Spin-Off Research In the News

The Allure of Corporate Cleavage; Why spinoffs are worth a whirl

Posted by Joe Cornell, CFA on Mon, Mar 05, 2012 @ 14:03 PM
spinoff, joe cornell, spin off, corporate cleavage, spinoffs worth a whirl

Streetwise | Saturday, March 3, 2012

By Michael Santoli

Buying spinoff stocks is a pretty reliable way to exploit a market inefficiency and a formula to outperform the broad market. Recent winners include TripAdvisor and Post Cereal.

It's a bit surprising that focusing on corporate cleavage remains such a lucrative exercise.

The topic here is, of course, spinoffs, in which a company separates one of its businesses by handing it off to shareholders. Academic research dating back decades has documented that buying spinoff stocks is among the more reliable ways to exploit a market inefficiency and a formula to outperform the broad market.

The reasons are that existing shareholders didn't own the parent company for the piece being cast off and sell the new stock. Index funds automatically sell it, Wall Street doesn't immediately cover it and the shares get orphaned for a time, until they are discovered and revalued higher.

Yet, this is all so well understood that one might think it would become a crowded strategy, and that spun off stocks would no longer offer a cheap—never free—lunch.
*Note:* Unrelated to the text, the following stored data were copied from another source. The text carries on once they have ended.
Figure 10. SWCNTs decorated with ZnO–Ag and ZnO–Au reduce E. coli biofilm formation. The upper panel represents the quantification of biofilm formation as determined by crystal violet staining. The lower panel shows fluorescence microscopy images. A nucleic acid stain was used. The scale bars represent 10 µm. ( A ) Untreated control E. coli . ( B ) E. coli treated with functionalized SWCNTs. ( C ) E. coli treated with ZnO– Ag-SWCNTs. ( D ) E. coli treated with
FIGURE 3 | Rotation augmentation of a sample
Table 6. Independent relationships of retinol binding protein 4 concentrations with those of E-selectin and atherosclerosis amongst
Not so. There is, perhaps not surprisingly, a small exchange-traded fund devoted to this game, the Guggenheim Spin-Off Fund (ticker: CSD). In its just over five years of life, the fund has slightly outperformed the Standard & Poor's 500. In the past three years through Dec. 31, the fund produced an average gain of more than 27%.
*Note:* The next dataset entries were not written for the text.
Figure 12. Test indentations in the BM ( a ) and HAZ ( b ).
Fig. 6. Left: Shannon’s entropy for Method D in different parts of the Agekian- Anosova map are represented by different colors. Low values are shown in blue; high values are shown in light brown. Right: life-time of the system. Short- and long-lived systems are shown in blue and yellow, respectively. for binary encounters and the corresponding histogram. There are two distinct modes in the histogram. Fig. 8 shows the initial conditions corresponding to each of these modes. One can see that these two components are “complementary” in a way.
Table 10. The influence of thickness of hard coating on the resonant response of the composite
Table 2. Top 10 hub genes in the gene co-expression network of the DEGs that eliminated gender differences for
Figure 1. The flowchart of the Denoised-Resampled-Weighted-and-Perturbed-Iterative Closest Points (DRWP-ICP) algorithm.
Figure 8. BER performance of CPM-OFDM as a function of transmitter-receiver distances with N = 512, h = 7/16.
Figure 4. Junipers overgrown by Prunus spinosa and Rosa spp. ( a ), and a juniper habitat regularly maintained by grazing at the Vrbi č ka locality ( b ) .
At $36 million in assets and low trading volume, there's no sense storming into it, but as a way to gauge or gingerly play the "spinoff effect," it's useful. The fund tracks the Beacon Spin-Off index, a collection of 40 stocks of spun off companies selected using a fundamental quantitative screen.

Selective and opportunistic shopping for new spinoffs could have done even better than the index. The ETF doesn't incorporate new spinoffs until the shares have been public for at least six months. This means entering a bit late to fully enjoy the "discovery phase" of the new security, particularly with so many edge-seeking players grabbing hold relatively quickly.

Consider a few recent prominent spins. TripAdvisor (TRIP), distributed by Expedia (EXPE), was featured favorably here on Dec. 12 and raced higher by more than 25% into early February before settling back a bit. Ralcorp Holdings (RAH) just cut loose Post Cereal (POST), whose shares are up more than 15% in its few weeks of independence.

One coming spin to watch: Sara Lee (SLE) is due to spin its coffee and tea operations—with nice profit margins, an excellent market position in Europe and an attractive Senseo single-serve-coffee machine line—by midyear. Sara Lee has experience in spins, and though the coffee business will be domiciled and listed in Amsterdam, investors will get a one-time $3-per-share dividend upon completion and the deal will most likely result in the pieces summing to more than the current Sara Lee share price.